---------- RECORDS PROVIDED ----------

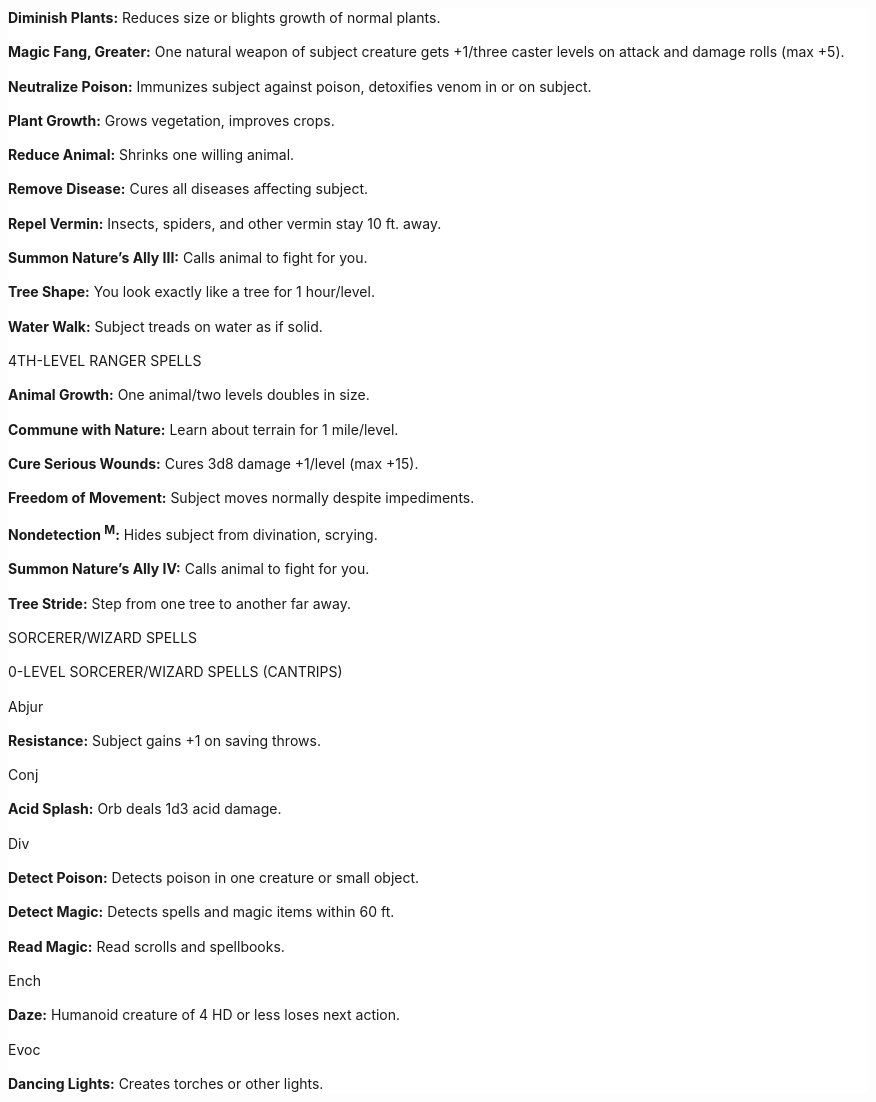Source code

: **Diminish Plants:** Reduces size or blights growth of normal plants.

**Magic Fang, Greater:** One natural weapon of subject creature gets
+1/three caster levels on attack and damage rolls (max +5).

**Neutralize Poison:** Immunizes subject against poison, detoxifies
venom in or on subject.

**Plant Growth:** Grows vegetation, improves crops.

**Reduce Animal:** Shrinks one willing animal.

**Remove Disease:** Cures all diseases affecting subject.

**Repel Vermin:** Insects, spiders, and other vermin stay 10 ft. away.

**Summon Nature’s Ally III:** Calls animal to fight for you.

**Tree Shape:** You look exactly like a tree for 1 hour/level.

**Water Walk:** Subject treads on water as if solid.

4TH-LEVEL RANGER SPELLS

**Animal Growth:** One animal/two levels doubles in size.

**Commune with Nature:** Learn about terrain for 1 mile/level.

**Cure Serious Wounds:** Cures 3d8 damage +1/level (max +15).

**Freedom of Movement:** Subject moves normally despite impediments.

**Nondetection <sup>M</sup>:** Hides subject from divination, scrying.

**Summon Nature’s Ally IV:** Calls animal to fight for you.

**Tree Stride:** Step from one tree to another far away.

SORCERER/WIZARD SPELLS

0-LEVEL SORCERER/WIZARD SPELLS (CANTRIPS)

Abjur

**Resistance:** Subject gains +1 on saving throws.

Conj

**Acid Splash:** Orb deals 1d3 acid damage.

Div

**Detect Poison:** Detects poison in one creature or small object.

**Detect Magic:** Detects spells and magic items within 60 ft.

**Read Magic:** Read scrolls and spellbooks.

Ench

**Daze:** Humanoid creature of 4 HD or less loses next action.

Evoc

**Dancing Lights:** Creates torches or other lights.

----------
---------- RECORDS PROVIDED ----------

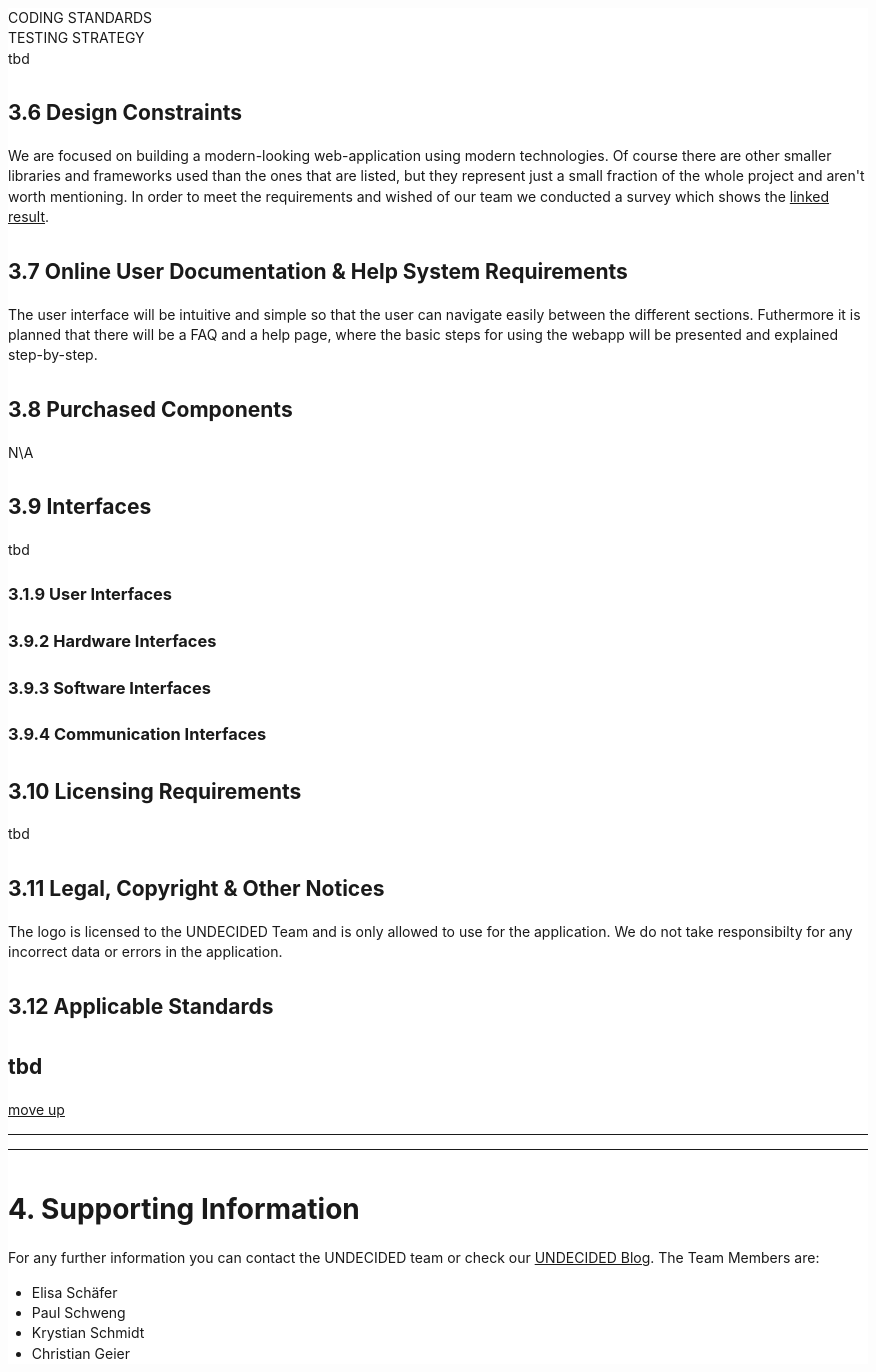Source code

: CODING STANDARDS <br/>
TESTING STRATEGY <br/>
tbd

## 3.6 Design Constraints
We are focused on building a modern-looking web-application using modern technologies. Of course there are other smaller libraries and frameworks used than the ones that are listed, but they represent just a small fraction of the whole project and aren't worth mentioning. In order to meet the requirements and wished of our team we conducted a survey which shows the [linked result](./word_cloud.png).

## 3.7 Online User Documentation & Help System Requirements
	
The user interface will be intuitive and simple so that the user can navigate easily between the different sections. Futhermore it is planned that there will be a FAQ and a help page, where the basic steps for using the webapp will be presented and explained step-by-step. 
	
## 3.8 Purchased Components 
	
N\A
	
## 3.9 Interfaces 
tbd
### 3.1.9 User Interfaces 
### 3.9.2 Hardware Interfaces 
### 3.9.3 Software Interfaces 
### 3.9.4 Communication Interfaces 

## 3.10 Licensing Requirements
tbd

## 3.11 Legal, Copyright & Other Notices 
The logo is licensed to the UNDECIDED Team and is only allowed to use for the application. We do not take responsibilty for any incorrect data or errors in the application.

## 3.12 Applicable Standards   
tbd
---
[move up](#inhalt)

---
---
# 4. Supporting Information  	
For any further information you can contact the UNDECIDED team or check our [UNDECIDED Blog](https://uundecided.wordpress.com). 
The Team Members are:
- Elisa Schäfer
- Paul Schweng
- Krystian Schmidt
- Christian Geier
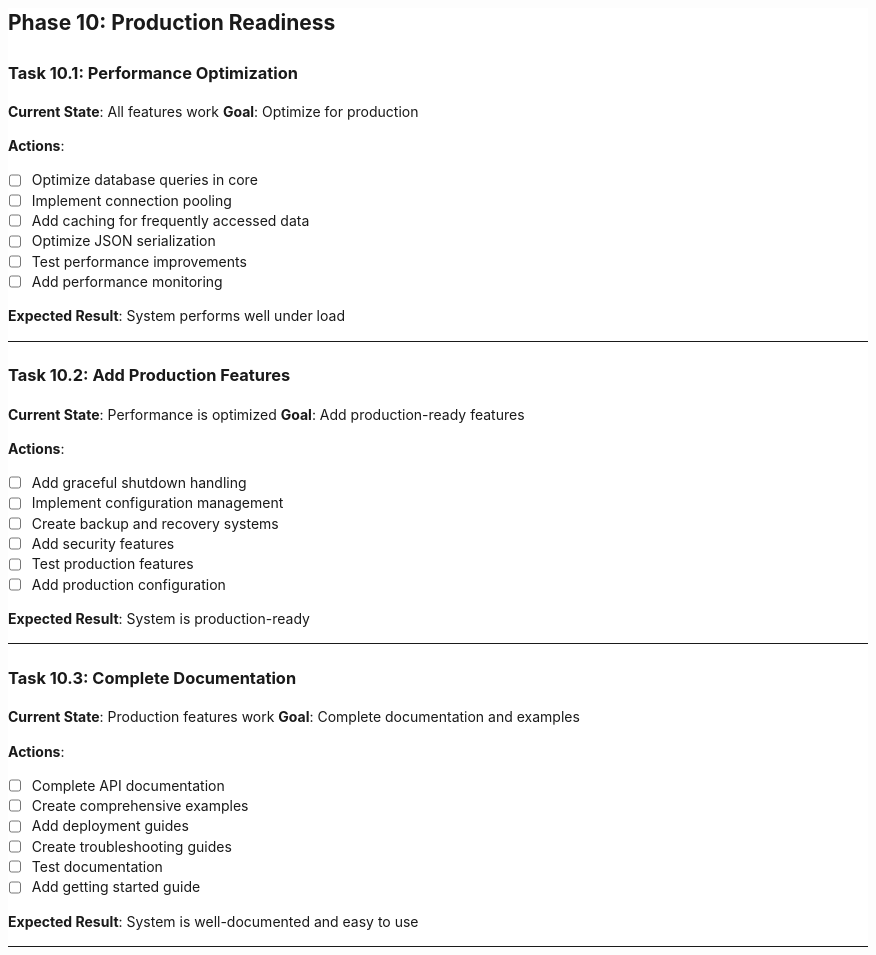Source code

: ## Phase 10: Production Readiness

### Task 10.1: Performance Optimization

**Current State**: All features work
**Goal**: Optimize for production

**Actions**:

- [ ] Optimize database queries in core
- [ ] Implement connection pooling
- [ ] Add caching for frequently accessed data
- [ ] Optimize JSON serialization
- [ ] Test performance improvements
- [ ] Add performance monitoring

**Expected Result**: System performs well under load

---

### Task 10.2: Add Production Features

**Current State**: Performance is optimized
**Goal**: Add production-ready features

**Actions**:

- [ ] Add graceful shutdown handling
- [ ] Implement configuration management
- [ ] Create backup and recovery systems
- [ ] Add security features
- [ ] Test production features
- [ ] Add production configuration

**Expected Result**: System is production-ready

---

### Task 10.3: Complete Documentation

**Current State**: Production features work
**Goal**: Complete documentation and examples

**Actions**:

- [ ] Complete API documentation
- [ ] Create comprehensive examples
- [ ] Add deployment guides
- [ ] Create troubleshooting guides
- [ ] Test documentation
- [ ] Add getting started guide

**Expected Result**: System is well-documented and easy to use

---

----------

- **WORK REQUEST**
Look back at the entries above. Retype the line with "diseases affecting subject.", the line with "another far away.", and all lines in between.

- **ANSWER BOX**
**Remove Disease:** Cures all diseases affecting subject.

**Repel Vermin:** Insects, spiders, and other vermin stay 10 ft. away.

**Summon Nature’s Ally III:** Calls animal to fight for you.

**Tree Shape:** You look exactly like a tree for 1 hour/level.

**Water Walk:** Subject treads on water as if solid.

4TH-LEVEL RANGER SPELLS

**Animal Growth:** One animal/two levels doubles in size.

**Commune with Nature:** Learn about terrain for 1 mile/level.

**Cure Serious Wounds:** Cures 3d8 damage +1/level (max +15).

**Freedom of Movement:** Subject moves normally despite impediments.

**Nondetection <sup>M</sup>:** Hides subject from divination, scrying.

**Summon Nature’s Ally IV:** Calls animal to fight for you.

**Tree Stride:** Step from one tree to another far away.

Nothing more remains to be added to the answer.